In one of the alleged posts, he wrote: “I want to do a school shooting and possibly suicide. Alina Afanaskina helped me so much.” He then continued: “I always wanted to kill, I thought I would become a maniac in the future. Then, when Ilnaz did the shooting, I realized that it was much more profitable to do mass rather than serial murders. I sat.. Waited.. Dreamed.. Wanted.. But Alina became the last straw. It was as if she had come to my aid from heaven just in time.”
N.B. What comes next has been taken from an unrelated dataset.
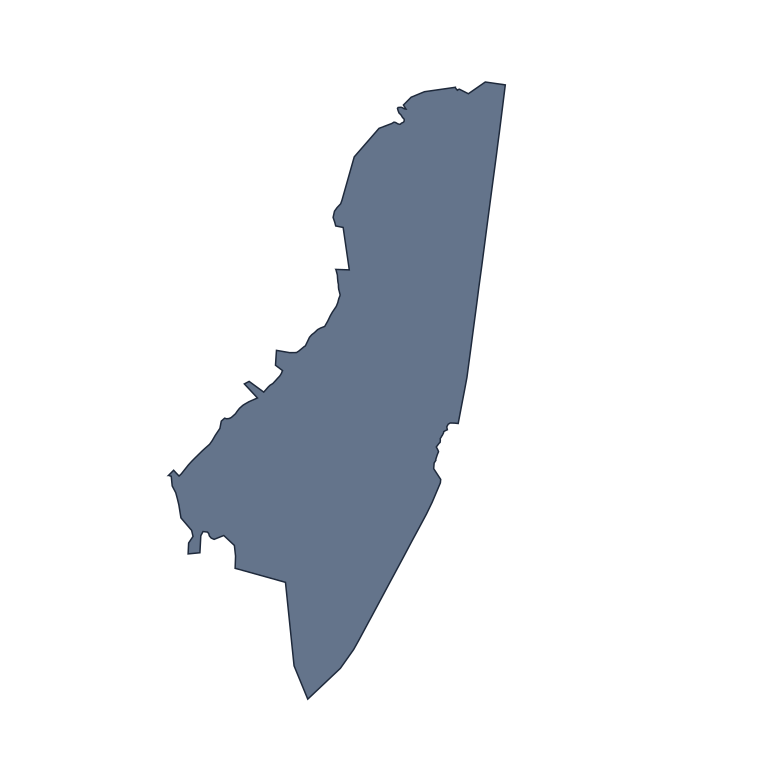 Machina, Yobe, Nigeria, rotated 150°
{"feature_id": "59680162B29257457515537", "entity_name": "Machina", "entity_type": "district", "adm_level": 2, "iso_a3": "NGA", "parent_name": "Nigeria", "parent_adm1": "Yobe", "projection": "robinson", "projection_center": [10.011, 13.038], "detail": "fine", "context": "isolated", "style": "filled", "palette": "slate", "viewbox_px": 768, "rotation_deg": 150, "n_neighbors": 0, "source": "geoboundaries", "source_scale": "gbopen_adm2", "svg_char_len": 3207}
<svg xmlns="http://www.w3.org/2000/svg" viewBox="0 0 768 768"><g transform="rotate(150 384 384)"><path d="M217.1,618.8L227.7,615.9L227.5,611.1L228.3,611.7L229.0,612.4L229.4,613.2L229.9,614.0L230.5,614.8L230.9,615.1L231.6,615.5L233.5,616.4L234.5,616.0L235.0,614.1L235.1,613.7L235.5,611.1L234.8,608.8L234.7,607.3L234.7,605.4L234.2,603.9L234.3,602.8L235.0,601.8L235.6,601.2L236.8,601.0L238.5,601.2L240.0,600.8L240.7,601.1L242.1,602.6L242.8,604.0L243.5,605.0L244.5,605.8L247.0,605.7L250.5,606.3L260.5,607.9L296.2,595.6L328.7,564.0L331.5,561.7L336.3,560.3L340.5,558.4L344.8,553.7L345.8,548.6L346.8,545.0L341.1,540.0L357.0,500.2L368.4,507.3L368.4,507.2L369.9,501.7L371.4,498.7L372.9,495.4L373.0,495.1L373.1,494.8L373.2,494.6L373.3,494.2L373.6,493.2L375.0,490.7L376.0,488.4L376.0,488.2L376.1,487.9L376.1,487.7L376.3,487.0L377.1,484.3L377.4,483.2L378.2,482.3L380.0,480.9L380.2,480.7L380.3,480.7L380.5,480.5L380.6,480.4L382.2,478.8L383.2,477.7L386.5,475.1L390.2,473.3L392.7,472.1L394.6,471.0L396.3,470.0L401.3,466.6L406.6,463.5L410.9,464.2L414.3,464.3L418.8,463.2L419.0,463.2L422.0,462.8L425.2,461.7L429.4,458.8L433.1,456.3L434.4,456.3L441.5,455.1L444.1,455.0L450.0,458.3L460.3,466.9L468.6,454.5L465.2,446.4L465.4,446.3L465.4,446.2L465.5,446.2L467.5,444.5L468.5,444.0L468.8,443.8L469.7,443.3L471.0,442.8L473.4,442.1L475.5,441.4L477.1,440.9L480.0,440.0L483.3,439.9L485.7,439.3L486.9,438.9L492.2,437.1L499.5,453.7L504.9,453.9L500.6,435.2L509.8,436.2L514.3,436.2L514.9,436.2L517.0,436.1L521.3,435.2L524.3,434.0L524.5,433.9L525.0,433.7L527.5,432.5L532.8,431.4L534.2,431.4L534.3,431.4L534.4,431.5L534.5,431.5L534.8,431.5L535.0,431.5L535.3,431.6L535.5,431.6L537.7,432.6L539.1,434.1L543.5,433.2L548.3,427.6L555.2,424.2L555.8,423.9L559.8,421.6L560.1,421.4L561.2,420.8L565.1,419.0L571.5,417.7L575.1,416.9L585.2,414.3L589.2,413.2L593.9,411.7L604.5,407.5L607.5,406.8L608.6,411.3L609.3,414.5L616.3,412.6L616.1,412.5L615.8,412.0L615.4,411.6L615.1,411.2L614.4,410.5L618.4,401.6L618.7,394.0L620.3,388.0L622.1,381.9L626.8,369.6L623.8,353.4L625.6,347.5L632.7,344.0L638.6,334.8L627.8,329.9L618.5,344.2L614.5,346.7L610.9,344.0L610.6,342.0L611.2,339.8L610.7,337.0L608.8,334.4L598.5,332.9L594.3,319.0L598.6,309.2L605.1,298.8L602.6,296.3L568.5,261.5L602.8,184.9L607.6,149.2L563.9,159.6L542.9,169.3L533.7,174.8L515.8,185.9L511.2,188.7L498.0,196.9L477.4,209.7L461.4,219.6L451.9,225.5L439.0,233.6L426.8,241.1L412.3,250.1L401.4,257.5L384.6,270.2L382.6,273.0L383.3,285.8L380.1,290.5L377.2,292.0L376.7,293.0L373.0,296.3L370.6,298.1L370.3,300.2L370.2,303.3L366.0,305.1L364.6,305.4L363.4,307.0L362.6,308.6L360.3,309.8L360.1,310.1L359.3,310.3L356.9,311.9L356.1,312.9L353.9,312.9L352.0,312.7L351.7,313.7L351.1,315.5L348.5,317.1L346.1,317.1L342.4,314.8L339.5,312.7L325.8,328.6L317.3,338.4L308.9,348.2L305.9,352.1L290.7,371.8L283.2,381.6L263.5,407.2L253.9,419.8L239.8,438.0L225.4,456.8L214.3,471.3L198.7,491.6L191.4,501.1L178.6,517.7L171.3,527.2L165.6,534.7L158.3,544.2L143.6,563.6L129.4,582.4L145.3,594.9L165.8,593.2L171.3,601.6L171.6,601.7L171.9,601.8L172.3,601.7L172.8,601.9L173.6,601.7L173.7,602.0L173.8,602.9L174.0,603.9L174.1,604.8L173.8,605.3L175.9,606.1L202.8,616.9L217.1,618.8Z" fill="#64748b" stroke="#1e293b" stroke-width="1.5"/></g></svg>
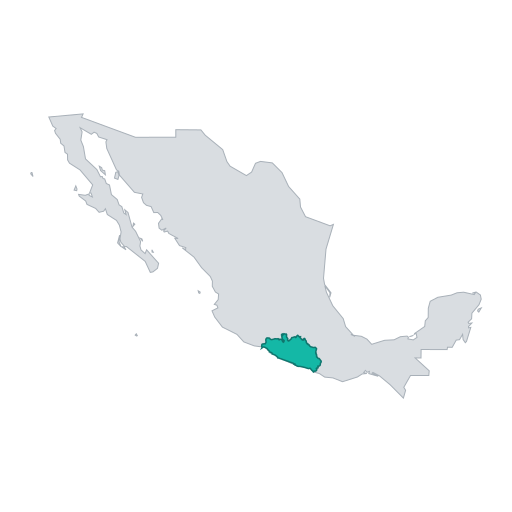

A spokesperson for the police said at a press conference, according to LBC: “The police received information at 12:45 pm that a 24-year-old man was supposed to leave the village of Hostouň for Prague, saying that he wanted to take his own life.”
Vondrášek added: “A dead man was found in the village from which he left. He was the attacker’s father.” He added that it appeared to have been “a premeditated attack.” He also revealed that the shooter had talked about killing himself, too, in the diary he kept on Telegram.
But “nothing wrong with his past was found,” the police added, noting that they don’t believe he was radicalized by international terrorism and that he also legally owned several guns.
Petr Nedoma, the director of the Rudolfinum Gallery at a concert hall located directly across the square from where the shooting was centered, told Czech TV that he saw the shooter and watched the chaos unfold. “I saw a young person on the gallery who had some weapon in his hand, like and automatic weapon, and shooting toward the Manes Bridge. Repeatedly, with some interruptions, then I saw as he shot, put hands up and threw the weapon down on the street, it lay there on the pedestrian crossing,” he said.
European Commission President Ursula von der Leyen took to X to share her condolences for the families and victims: “Shocked by the senseless violence of the shooting that claimed several lives today in Prague. I express my deepest condolences to the families of the victims and to the Czech people as a whole. We stand and mourn with you.”
Gun attacks are rare in the Czech Republic, with only a few recorded over the past several years. Thursday’s, however, has been described as the worst in the country’s history, at least since it gained independence around 30 years ago. The most recent attack occurred in December 2019 when a 42-year-old man shot and killed six people at a hospital in Ostrava, a city in the eastern part of the country, before he turned the gun on himself and killed himself. In 2015, another man killed eight at a restaurant in Uhersky Brod before he, too, killed himself.
But the Czech Republic has some of the most liberal gun laws in Europe, which essentially means that they are some of the most restrictive as the country strives to limit gun violence.
As the shooting unfolded and the police responded, citizens were warned to stay away from the area and to stay inside, if possible. Many other witness reports described the chaos as people tried to leave the square, watching as people in front of them died on the spot, having been shot through the heart right in front of them as they fled.